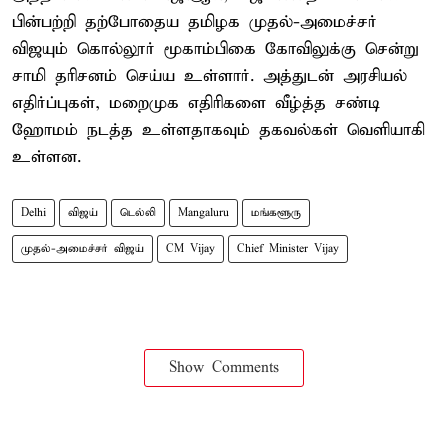
பின்பற்றி தற்போதைய தமிழக முதல்-அமைச்சர்
விஜயும் கொல்லூர் மூகாம்பிகை கோவிலுக்கு சென்று
சாமி தரிசனம் செய்ய உள்ளார். அத்துடன் அரசியல்
எதிர்ப்புகள், மறைமுக எதிரிகளை வீழ்த்த சண்டி
ஹோமம் நடத்த உள்ளதாகவும் தகவல்கள் வெளியாகி
உள்ளன.
Delhi
விஜய்
டெல்லி
Mangaluru
மங்களூரு
முதல்-அமைச்சர் விஜய்
CM Vijay
Chief Minister Vijay
Show Comments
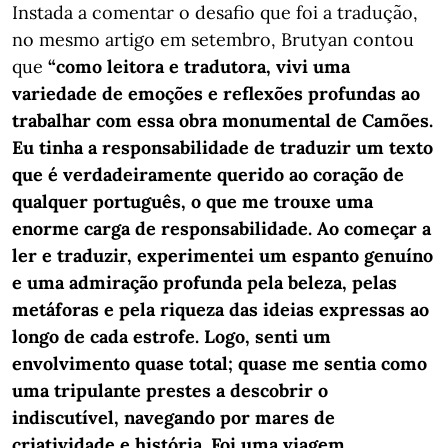
Instada a comentar o desafio que foi a tradução,
no mesmo artigo em setembro, Brutyan contou
que
“como leitora e tradutora, vivi uma
variedade de emoções e reflexões profundas ao
trabalhar com essa obra monumental de Camões.
Eu tinha a responsabilidade de traduzir um texto
que é verdadeiramente querido ao coração de
qualquer português, o que me trouxe uma
enorme carga de responsabilidade. Ao começar a
ler e traduzir, experimentei um espanto genuíno
e uma admiração profunda pela beleza, pelas
metáforas e pela riqueza das ideias expressas ao
longo de cada estrofe. Logo, senti um
envolvimento quase total; quase me sentia como
uma tripulante prestes a descobrir o
indiscutível, navegando por mares de
criatividade e história. Foi uma viagem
- - - -
Task item: A word-for-word copy of the data, without its pictures, is what is needed.

Task result:
பின்பற்றி தற்போதைய தமிழக முதல்-அமைச்சர்
விஜயும் கொல்லூர் மூகாம்பிகை கோவிலுக்கு சென்று
சாமி தரிசனம் செய்ய உள்ளார். அத்துடன் அரசியல்
எதிர்ப்புகள், மறைமுக எதிரிகளை வீழ்த்த சண்டி
ஹோமம் நடத்த உள்ளதாகவும் தகவல்கள் வெளியாகி
உள்ளன.
Delhi
விஜய்
டெல்லி
Mangaluru
மங்களூரு
முதல்-அமைச்சர் விஜய்
CM Vijay
Chief Minister Vijay
Show Comments
Instada a comentar o desafio que foi a tradução,
no mesmo artigo em setembro, Brutyan contou
que
“como leitora e tradutora, vivi uma
variedade de emoções e reflexões profundas ao
trabalhar com essa obra monumental de Camões.
Eu tinha a responsabilidade de traduzir um texto
que é verdadeiramente querido ao coração de
qualquer português, o que me trouxe uma
enorme carga de responsabilidade. Ao começar a
ler e traduzir, experimentei um espanto genuíno
e uma admiração profunda pela beleza, pelas
metáforas e pela riqueza das ideias expressas ao
longo de cada estrofe. Logo, senti um
envolvimento quase total; quase me sentia como
uma tripulante prestes a descobrir o
indiscutível, navegando por mares de
criatividade e história. Foi uma viagem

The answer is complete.